MultiRegExp
Synopsis
Search for several regular expressions in sections contents.
This module is experimental.
Description
MultiRegExp attempts to match regular expression patterns read from patternsFile on section contents. The patterns file is a CSV file where one column contains patterns. The patterns must follow the Java Pattern syntax .
MultiRegExp creates an annotation in targetLayer for each match. Additionally MultiRegExp adds to the annotation a feature for each column corresponding to the matched pattern.

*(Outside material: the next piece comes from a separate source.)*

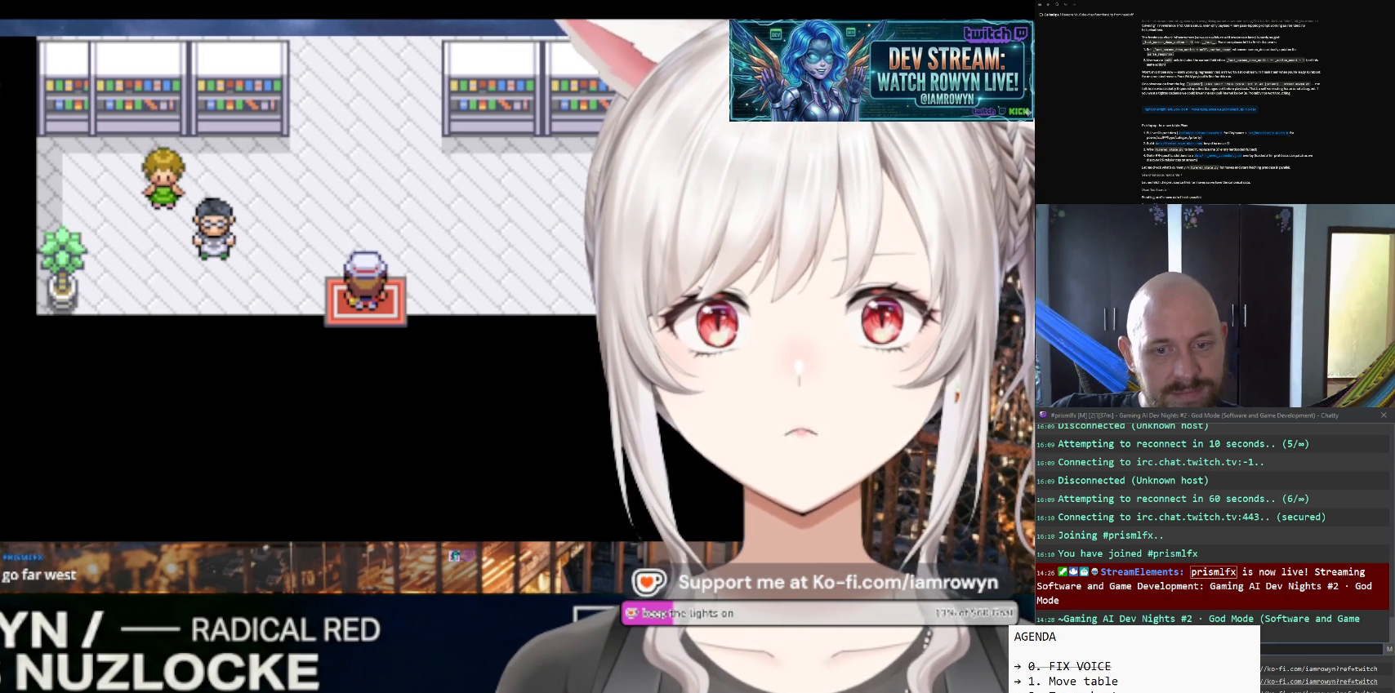
{"buttons": ["B"], "events": []}
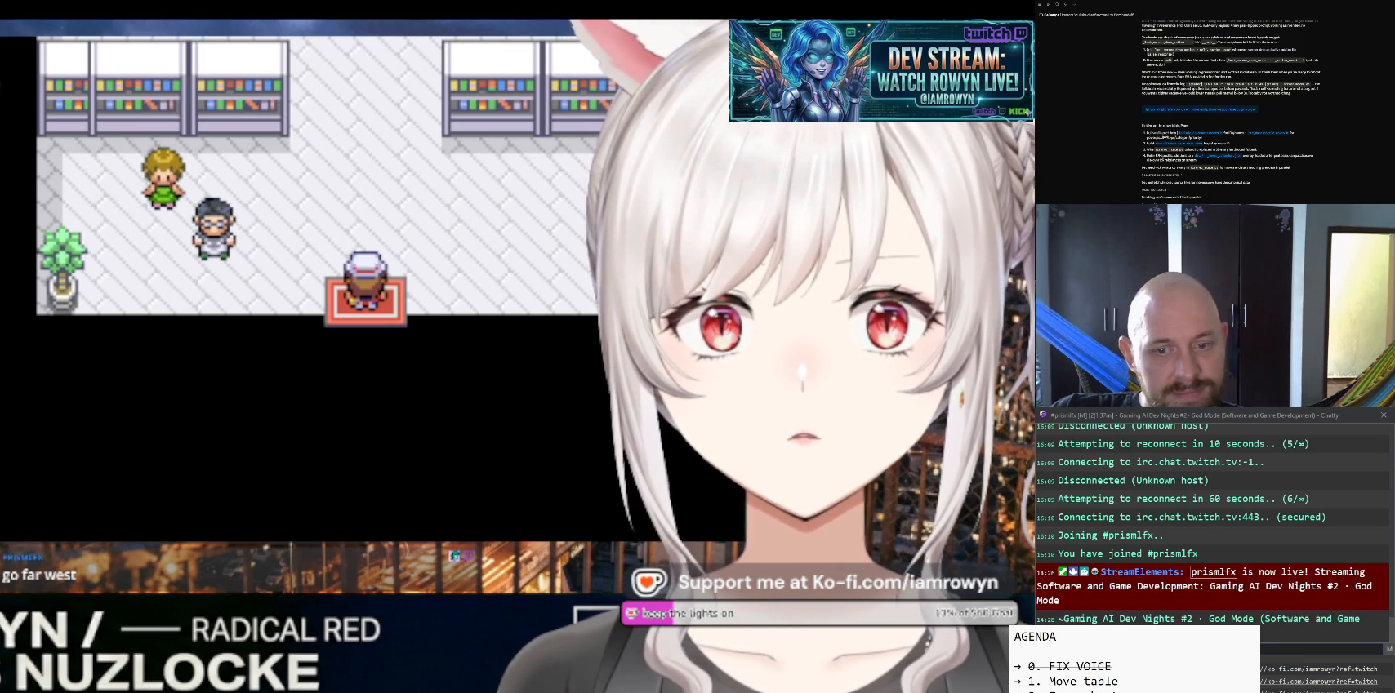
{"buttons": ["B"], "events": []}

The matches for each individual pattern will not overlap, however matches of different patterns may overlap.
Snippet
<multiregexp class="MultiRegExp">
<patternsFile></patternsFile>
<targetLayer></targetLayer>
<valueFeatures></valueFeatures>
</multiregexp>
Mandatory parameters
patternsFile
CSV file containing patterns.
targetLayer
Layer where to place annotations.
valueFeatures
Name of the features created for each annotation, corresponding to the columns of patternsFile including the patterns column.
Optional parameters
constantAnnotationFeatures
Constant features to add to each annotation created by this module.
delimiter
Column delimiter of CSV file.
escape
Character used to escape characters in column values.
headerLine
Either to skip the first row.
quote
Character used to quote the column values.
trimValues
Either to trim leading and trailing whitespaces from column values.
baseFormat
Base format of CSV file. Must be either: deault, excel, mysql, rfc4180, oracle, postgresql_csv, postgresql_text, tdf, tab.
caseInsensitive
Either the match is insensitive to case.
documentFilter
Only process document that satisfy this expression.
keyColumn
Column index that contains patterns. First column is 0
.
matchWordBoundaries
Only create annotations for matches that fit exactly between word boundaries.
sectionFilter
Process only sections that satisfy this expression.